> _WHAT TO DO_
All lines from the one containing "case (escolhaTime)" through the final line of the entries are to be written out verbatim; no other line is to be included.

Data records
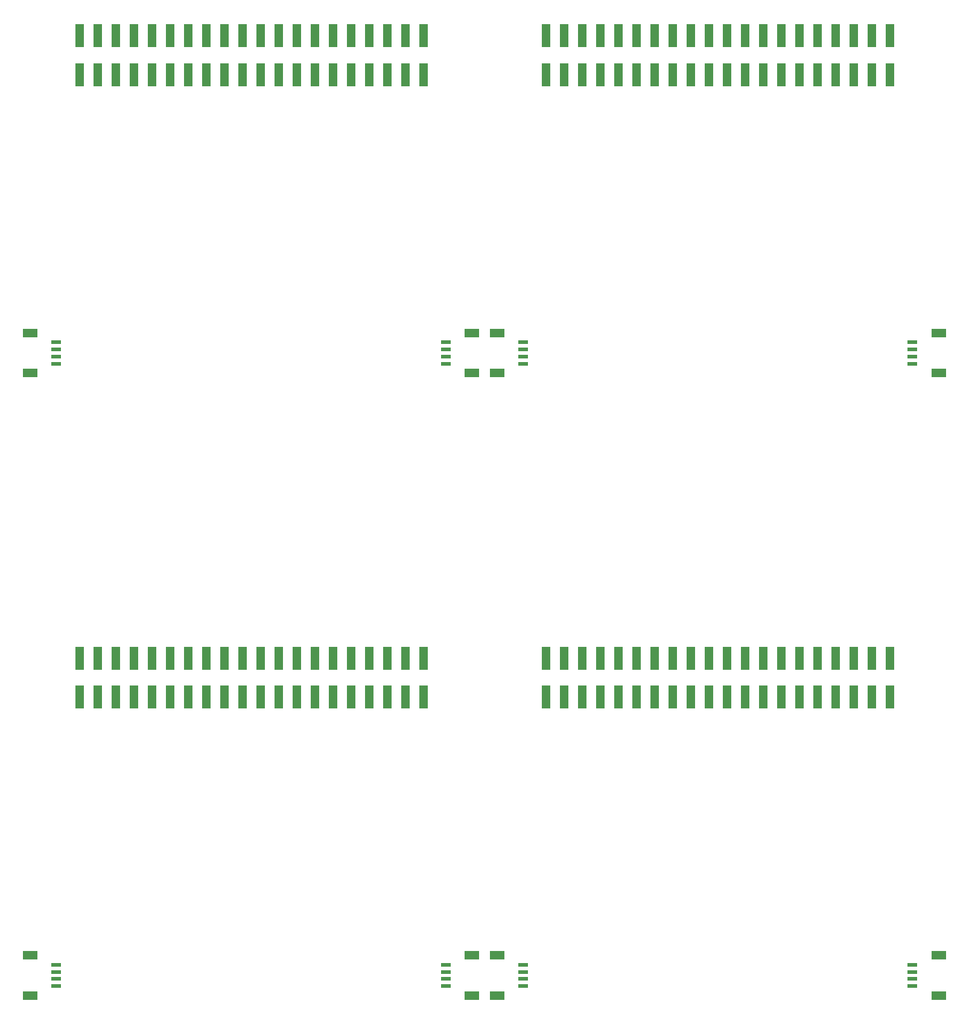
<source format=gtp>
G04 EAGLE Gerber RS-274X export*
G75*
%MOMM*%
%FSLAX34Y34*%
%LPD*%
%INSolderpaste Top*%
%IPPOS*%
%AMOC8*
5,1,8,0,0,1.08239X$1,22.5*%
G01*
%ADD10R,1.270000X3.175000*%
%ADD11R,2.000000X1.200000*%
%ADD12R,1.350000X0.600000*%


D10*
X83702Y630004D03*
X83702Y684614D03*
X109102Y630004D03*
X109102Y684614D03*
X134502Y630004D03*
X134502Y684614D03*
X159902Y630004D03*
X159902Y684614D03*
X185302Y630004D03*
X185302Y684614D03*
X210702Y630004D03*
X210702Y684614D03*
X236102Y630004D03*
X236102Y684614D03*
X261502Y630004D03*
X261502Y684614D03*
X286902Y630004D03*
X286902Y684614D03*
X312302Y630004D03*
X312302Y684614D03*
X337702Y630004D03*
X337702Y684614D03*
X363102Y630004D03*
X363102Y684614D03*
X388502Y630004D03*
X388502Y684614D03*
X413902Y630004D03*
X413902Y684614D03*
X439302Y630004D03*
X439302Y684614D03*
X464702Y630004D03*
X464702Y684614D03*
X490102Y630004D03*
X490102Y684614D03*
X515502Y630004D03*
X515502Y684614D03*
X540902Y630004D03*
X540902Y684614D03*
X566302Y630004D03*
X566302Y684614D03*
D11*
X634452Y211429D03*
X634452Y267429D03*
D12*
X597702Y224429D03*
X597702Y234429D03*
X597702Y244429D03*
X597702Y254429D03*
D11*
X14678Y267429D03*
X14678Y211429D03*
D12*
X51428Y254429D03*
X51428Y244429D03*
X51428Y234429D03*
X51428Y224429D03*
D10*
X738793Y630004D03*
X738793Y684614D03*
X764193Y630004D03*
X764193Y684614D03*
X789593Y630004D03*
X789593Y684614D03*
X814993Y630004D03*
X814993Y684614D03*
X840393Y630004D03*
X840393Y684614D03*
X865793Y630004D03*
X865793Y684614D03*
X891193Y630004D03*
X891193Y684614D03*
X916593Y630004D03*
X916593Y684614D03*
X941993Y630004D03*
X941993Y684614D03*
X967393Y630004D03*
X967393Y684614D03*
X992793Y630004D03*
X992793Y684614D03*
X1018193Y630004D03*
X1018193Y684614D03*
X1043593Y630004D03*
X1043593Y684614D03*
X1068993Y630004D03*
X1068993Y684614D03*
X1094393Y630004D03*
X1094393Y684614D03*
X1119793Y630004D03*
X1119793Y684614D03*
X1145193Y630004D03*
X1145193Y684614D03*
X1170593Y630004D03*
X1170593Y684614D03*
X1195993Y630004D03*
X1195993Y684614D03*
X1221393Y630004D03*
X1221393Y684614D03*
D11*
X1289543Y211429D03*
X1289543Y267429D03*
D12*
X1252793Y224429D03*
X1252793Y234429D03*
X1252793Y244429D03*
X1252793Y254429D03*
D11*
X669769Y267429D03*
X669769Y211429D03*
D12*
X706519Y254429D03*
X706519Y244429D03*
X706519Y234429D03*
X706519Y224429D03*
D10*
X83702Y1503104D03*
X83702Y1557714D03*
X109102Y1503104D03*
X109102Y1557714D03*
X134502Y1503104D03*
X134502Y1557714D03*
X159902Y1503104D03*
X159902Y1557714D03*
X185302Y1503104D03*
X185302Y1557714D03*
X210702Y1503104D03*
X210702Y1557714D03*
X236102Y1503104D03*
X236102Y1557714D03*
X261502Y1503104D03*
X261502Y1557714D03*
X286902Y1503104D03*
X286902Y1557714D03*
X312302Y1503104D03*
X312302Y1557714D03*
X337702Y1503104D03*
X337702Y1557714D03*
X363102Y1503104D03*
X363102Y1557714D03*
X388502Y1503104D03*
X388502Y1557714D03*
X413902Y1503104D03*
X413902Y1557714D03*
X439302Y1503104D03*
X439302Y1557714D03*
X464702Y1503104D03*
X464702Y1557714D03*
X490102Y1503104D03*
X490102Y1557714D03*
X515502Y1503104D03*
X515502Y1557714D03*
X540902Y1503104D03*
X540902Y1557714D03*
X566302Y1503104D03*
X566302Y1557714D03*
D11*
X634452Y1084529D03*
X634452Y1140529D03*
D12*
X597702Y1097529D03*
X597702Y1107529D03*
X597702Y1117529D03*
X597702Y1127529D03*
D11*
X14678Y1140529D03*
X14678Y1084529D03*
D12*
X51428Y1127529D03*
X51428Y1117529D03*
X51428Y1107529D03*
X51428Y1097529D03*
D10*
X738793Y1503104D03*
X738793Y1557714D03*
X764193Y1503104D03*
X764193Y1557714D03*
X789593Y1503104D03*
X789593Y1557714D03*
X814993Y1503104D03*
X814993Y1557714D03*
X840393Y1503104D03*
X840393Y1557714D03*
X865793Y1503104D03*
X865793Y1557714D03*
X891193Y1503104D03*
X891193Y1557714D03*
X916593Y1503104D03*
X916593Y1557714D03*
X941993Y1503104D03*
X941993Y1557714D03*
X967393Y1503104D03*
X967393Y1557714D03*
X992793Y1503104D03*
X992793Y1557714D03*
X1018193Y1503104D03*
X1018193Y1557714D03*
X1043593Y1503104D03*
X1043593Y1557714D03*
X1068993Y1503104D03*
X1068993Y1557714D03*
X1094393Y1503104D03*
X1094393Y1557714D03*
X1119793Y1503104D03*
X1119793Y1557714D03*
X1145193Y1503104D03*
X1145193Y1557714D03*
X1170593Y1503104D03*
X1170593Y1557714D03*
X1195993Y1503104D03*
X1195993Y1557714D03*
X1221393Y1503104D03*
X1221393Y1557714D03*
D11*
X1289543Y1084529D03*
X1289543Y1140529D03*
D12*
X1252793Y1097529D03*
X1252793Y1107529D03*
X1252793Y1117529D03*
X1252793Y1127529D03*
D11*
X669769Y1140529D03*
X669769Y1084529D03*
D12*
X706519Y1127529D03*
X706519Y1117529D03*
X706519Y1107529D03*
X706519Y1097529D03*
M02*

</source>
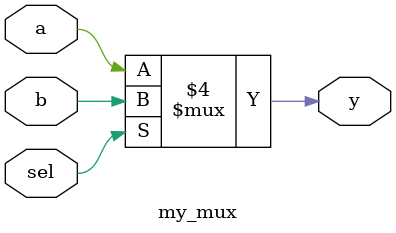
<source format=v>
module my_mux(
  input wire a,
  input wire b,
  input wire sel,
  output reg y
);

  always @(a, b, sel)
    begin
      if (sel == 1'b0)
        y = a;
      else
        y = b;
    end

endmodule

</source>
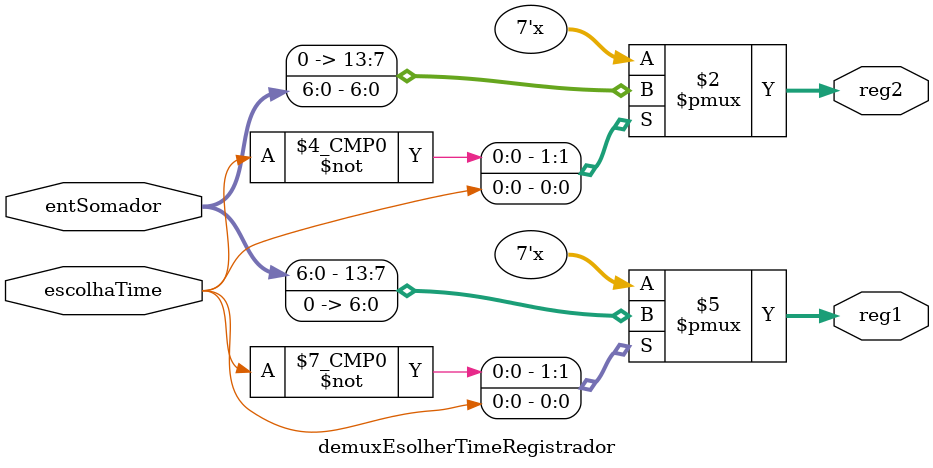
<source format=v>
module demuxEsolherTimeRegistrador (entSomador, escolhaTime, reg1, reg2);
	
	input [6:0] entSomador;
	input escolhaTime;
	output reg [6:0] reg1, reg2;
	
	always @* begin
		case (escolhaTime)
			1'b0 : begin reg1 = entSomador; reg2 = 7'b0000000; end
			1'b1 : begin reg2 = entSomador; reg1 = 7'b0000000; end
		endcase 
	end
	
endmodule 
</source>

> _RESPONSE TO THE TASK_
		case (escolhaTime)
			1'b0 : begin reg1 = entSomador; reg2 = 7'b0000000; end
			1'b1 : begin reg2 = entSomador; reg1 = 7'b0000000; end
		endcase 
	end
	
endmodule 
</source>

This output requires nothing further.